**EXERCISE DATA:**
⟨
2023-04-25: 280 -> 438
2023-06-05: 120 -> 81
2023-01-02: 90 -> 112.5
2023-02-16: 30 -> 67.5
⟩
⟨
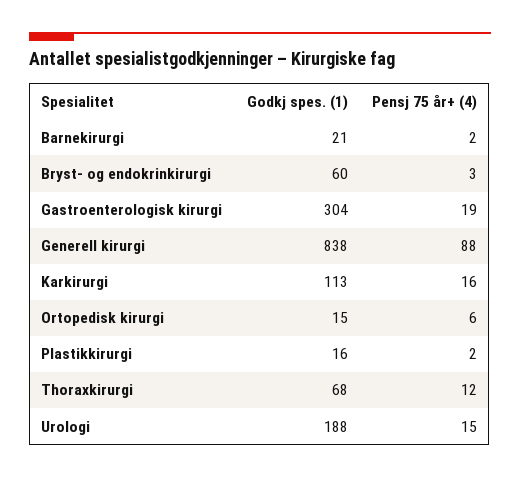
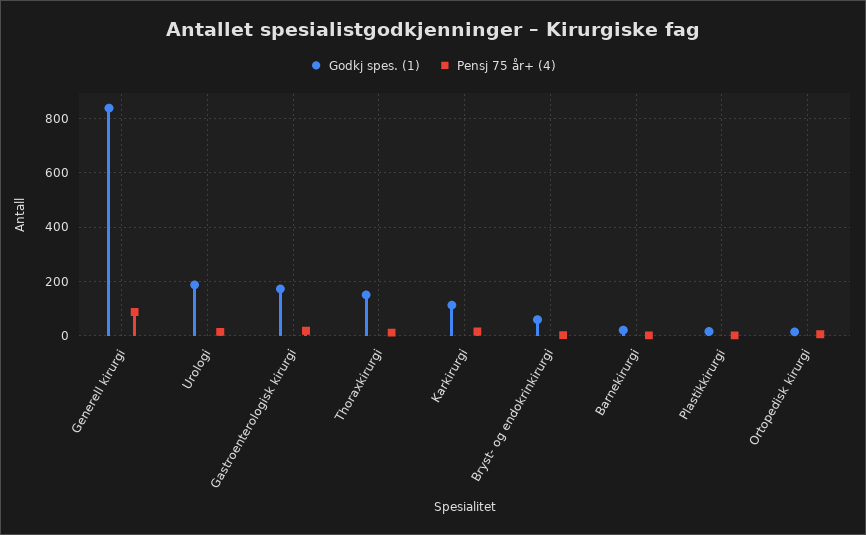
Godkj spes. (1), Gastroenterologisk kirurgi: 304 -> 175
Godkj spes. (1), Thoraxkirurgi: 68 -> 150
⟩
**EXERCISE DIRECTIONS:**
Only one stretch of the data above is needed. Restate it word for word, from the line containing "2023-04-25: 280 -> 438" through the line containing "2023-02-16: 30 -> 67.5", both ends included.

**EXERCISE RESULT:**
2023-04-25: 280 -> 438
2023-06-05: 120 -> 81
2023-01-02: 90 -> 112.5
2023-02-16: 30 -> 67.5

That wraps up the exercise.